Ecosyste.ms: Awesome

An open API service indexing awesome lists of open source software.

Awesome Lists | Featured Topics | Projects

https://github.com/archlinux/archmanweb

Codebase for the Arch manual pages repository (read-only mirror)
https://github.com/archlinux/archmanweb

manpages repository website

Last synced: 10 days ago
JSON representation

Codebase for the Arch manual pages repository (read-only mirror)

Awesome Lists containing this project

README

        

# Arch manual pages

## Git submodules

Make sure that git submodules are initialized after cloning the repository:

git submodule update --init --recursive

Or initialize the submodules while cloning:

git clone --recurse-submodules ssh://[email protected]:222/archlinux/archmanweb.git

## Dependencies

pacman -S pyalpm python-chardet python-django python-django-csp python-psycopg2 python-requests python-xtarfile

## Installation

1. Copy `local_settings.py.example` to `local_settings.py` and edit `DEBUG = True` and the `SECRET_KEY` variable.

2. Configure a connection to a [PostgreSQL](https://wiki.archlinux.org/index.php/PostgreSQL) database
in the [Django database settings](https://docs.djangoproject.com/en/3.1/ref/settings/#databases)
in the `local_settings.py` file.

3. Make sure that the [pg_trgm](https://www.postgresql.org/docs/current/pgtrgm.html)
extension is [created](https://www.postgresql.org/docs/current/sql-createextension.html)
in the database. For example:

psql --username= --dbname= --command "create extension if not exists pg_trgm;"

4. Make migrations.

./manage.py makemigrations

5. Migrate changes.

./manage.py migrate

6. Build the [archlinux-common-style](https://gitlab.archlinux.org/archlinux/archlinux-common-style)
submodule.

A SASS compiler is needed. For example, install [sassc](https://archlinux.org/packages/community/x86_64/sassc/)
and run

cd archlinux-common-style
make SASS=sassc

7. Start the development web server with `./manage.py runserver`. The site
should be available at http://localhost:8000, saying that there are 0 man
pages and 0 packages (because they were not imported yet). The server will
automatically reload when you make changes to the webapp code or templates.

* **List of tasks**:
1 > Reproduce everything in the Arch manual pages README from "A SASS compiler" down to "code or templates.".
2 > According to the Arch manual pages README, at what address should the site be available after the development web server starts?

* **Record list**:
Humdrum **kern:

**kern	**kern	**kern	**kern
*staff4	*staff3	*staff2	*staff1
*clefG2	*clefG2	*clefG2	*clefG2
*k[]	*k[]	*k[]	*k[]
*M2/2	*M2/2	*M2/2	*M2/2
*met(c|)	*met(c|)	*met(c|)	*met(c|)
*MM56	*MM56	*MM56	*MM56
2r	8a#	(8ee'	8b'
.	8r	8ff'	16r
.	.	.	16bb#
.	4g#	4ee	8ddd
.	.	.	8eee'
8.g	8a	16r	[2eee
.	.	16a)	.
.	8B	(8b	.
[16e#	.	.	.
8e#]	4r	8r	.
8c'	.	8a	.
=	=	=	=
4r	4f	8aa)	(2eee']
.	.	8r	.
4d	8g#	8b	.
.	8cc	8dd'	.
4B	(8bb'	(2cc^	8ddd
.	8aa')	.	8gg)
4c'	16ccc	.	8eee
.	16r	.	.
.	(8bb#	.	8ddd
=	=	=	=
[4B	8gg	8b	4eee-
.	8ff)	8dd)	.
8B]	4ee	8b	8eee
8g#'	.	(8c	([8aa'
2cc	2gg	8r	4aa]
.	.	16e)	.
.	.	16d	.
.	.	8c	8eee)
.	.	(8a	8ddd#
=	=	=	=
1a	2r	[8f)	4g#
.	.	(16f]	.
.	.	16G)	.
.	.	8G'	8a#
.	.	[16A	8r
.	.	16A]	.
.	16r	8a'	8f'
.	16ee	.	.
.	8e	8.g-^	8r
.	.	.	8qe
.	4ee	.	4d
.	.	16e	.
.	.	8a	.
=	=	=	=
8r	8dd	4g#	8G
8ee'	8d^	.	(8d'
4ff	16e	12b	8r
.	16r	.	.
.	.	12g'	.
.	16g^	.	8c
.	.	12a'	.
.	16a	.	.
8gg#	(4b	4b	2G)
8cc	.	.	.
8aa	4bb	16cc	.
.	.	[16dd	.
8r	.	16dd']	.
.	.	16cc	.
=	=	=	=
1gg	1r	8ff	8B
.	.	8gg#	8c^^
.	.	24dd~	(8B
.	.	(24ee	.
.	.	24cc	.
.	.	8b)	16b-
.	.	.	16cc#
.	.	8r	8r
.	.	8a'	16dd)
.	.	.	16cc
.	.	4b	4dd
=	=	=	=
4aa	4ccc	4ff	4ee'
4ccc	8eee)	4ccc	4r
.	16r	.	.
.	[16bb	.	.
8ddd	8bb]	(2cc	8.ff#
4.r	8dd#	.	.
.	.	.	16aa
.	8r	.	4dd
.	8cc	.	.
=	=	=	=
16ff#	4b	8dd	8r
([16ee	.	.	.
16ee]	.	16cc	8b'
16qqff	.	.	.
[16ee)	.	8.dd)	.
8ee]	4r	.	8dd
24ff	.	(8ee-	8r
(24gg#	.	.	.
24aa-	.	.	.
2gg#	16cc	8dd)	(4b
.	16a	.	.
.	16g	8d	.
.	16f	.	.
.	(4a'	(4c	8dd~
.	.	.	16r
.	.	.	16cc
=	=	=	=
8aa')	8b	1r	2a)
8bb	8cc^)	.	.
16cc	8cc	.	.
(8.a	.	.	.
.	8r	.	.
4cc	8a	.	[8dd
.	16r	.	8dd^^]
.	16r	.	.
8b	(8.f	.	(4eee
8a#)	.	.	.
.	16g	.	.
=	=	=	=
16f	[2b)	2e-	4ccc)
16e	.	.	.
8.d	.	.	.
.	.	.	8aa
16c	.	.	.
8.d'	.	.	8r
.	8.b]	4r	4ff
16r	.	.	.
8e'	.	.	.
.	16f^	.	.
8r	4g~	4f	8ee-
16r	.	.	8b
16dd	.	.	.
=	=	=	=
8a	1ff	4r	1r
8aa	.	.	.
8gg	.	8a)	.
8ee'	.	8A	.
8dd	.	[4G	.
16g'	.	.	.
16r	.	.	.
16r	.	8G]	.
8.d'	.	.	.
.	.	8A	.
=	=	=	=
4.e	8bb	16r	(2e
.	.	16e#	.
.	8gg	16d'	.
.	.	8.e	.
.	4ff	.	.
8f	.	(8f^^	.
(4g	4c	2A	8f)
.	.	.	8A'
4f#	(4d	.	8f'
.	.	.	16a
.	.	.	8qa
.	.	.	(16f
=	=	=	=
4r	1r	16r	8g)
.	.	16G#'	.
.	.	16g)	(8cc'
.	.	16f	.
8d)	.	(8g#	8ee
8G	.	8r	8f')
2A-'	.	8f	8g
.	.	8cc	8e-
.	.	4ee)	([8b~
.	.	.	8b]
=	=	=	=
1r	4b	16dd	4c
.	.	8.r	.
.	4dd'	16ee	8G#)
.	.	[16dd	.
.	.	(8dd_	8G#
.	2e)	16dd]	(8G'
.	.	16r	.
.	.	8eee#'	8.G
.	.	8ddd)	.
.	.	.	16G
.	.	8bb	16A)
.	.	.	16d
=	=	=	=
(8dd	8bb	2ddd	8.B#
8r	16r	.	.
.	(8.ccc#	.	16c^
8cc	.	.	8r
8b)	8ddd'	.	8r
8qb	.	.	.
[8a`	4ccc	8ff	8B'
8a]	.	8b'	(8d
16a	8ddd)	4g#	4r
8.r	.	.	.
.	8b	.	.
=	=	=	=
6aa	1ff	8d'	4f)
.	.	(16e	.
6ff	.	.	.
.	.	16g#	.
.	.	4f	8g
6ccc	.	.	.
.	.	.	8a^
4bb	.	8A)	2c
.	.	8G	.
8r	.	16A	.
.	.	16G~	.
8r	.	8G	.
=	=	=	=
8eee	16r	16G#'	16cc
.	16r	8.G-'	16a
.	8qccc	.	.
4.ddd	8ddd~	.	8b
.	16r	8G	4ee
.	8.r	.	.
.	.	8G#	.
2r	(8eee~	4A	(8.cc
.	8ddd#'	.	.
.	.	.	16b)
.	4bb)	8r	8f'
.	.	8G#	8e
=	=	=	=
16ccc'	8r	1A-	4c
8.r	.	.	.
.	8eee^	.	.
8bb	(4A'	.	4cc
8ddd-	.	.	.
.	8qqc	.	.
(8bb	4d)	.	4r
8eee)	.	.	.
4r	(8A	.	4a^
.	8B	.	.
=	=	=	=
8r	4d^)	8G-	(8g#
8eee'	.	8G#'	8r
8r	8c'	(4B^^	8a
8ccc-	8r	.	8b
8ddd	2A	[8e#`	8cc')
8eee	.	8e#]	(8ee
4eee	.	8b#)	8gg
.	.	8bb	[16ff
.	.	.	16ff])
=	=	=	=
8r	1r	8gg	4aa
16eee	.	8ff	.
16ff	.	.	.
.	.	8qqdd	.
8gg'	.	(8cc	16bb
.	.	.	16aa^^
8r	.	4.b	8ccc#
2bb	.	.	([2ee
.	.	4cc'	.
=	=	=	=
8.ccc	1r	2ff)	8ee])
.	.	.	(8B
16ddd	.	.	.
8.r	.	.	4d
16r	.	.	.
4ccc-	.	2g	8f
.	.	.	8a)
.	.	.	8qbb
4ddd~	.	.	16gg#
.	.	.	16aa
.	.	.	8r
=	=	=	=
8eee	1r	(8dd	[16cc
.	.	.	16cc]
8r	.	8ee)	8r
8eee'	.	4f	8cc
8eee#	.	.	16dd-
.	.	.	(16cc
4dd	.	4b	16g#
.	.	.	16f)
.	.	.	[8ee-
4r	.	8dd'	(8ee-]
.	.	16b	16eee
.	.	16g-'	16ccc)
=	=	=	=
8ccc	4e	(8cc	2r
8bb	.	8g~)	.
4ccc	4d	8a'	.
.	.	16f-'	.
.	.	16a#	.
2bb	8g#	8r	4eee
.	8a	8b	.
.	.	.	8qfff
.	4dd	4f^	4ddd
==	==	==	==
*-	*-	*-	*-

* **Worked solutions**:
1 >
A SASS compiler is needed. For example, install [sassc](https://archlinux.org/packages/community/x86_64/sassc/)
and run

cd archlinux-common-style
make SASS=sassc

7. Start the development web server with `./manage.py runserver`. The site
should be available at http://localhost:8000, saying that there are 0 man
pages and 0 packages (because they were not imported yet). The server will
automatically reload when you make changes to the webapp code or templates.

2 > http://localhost:8000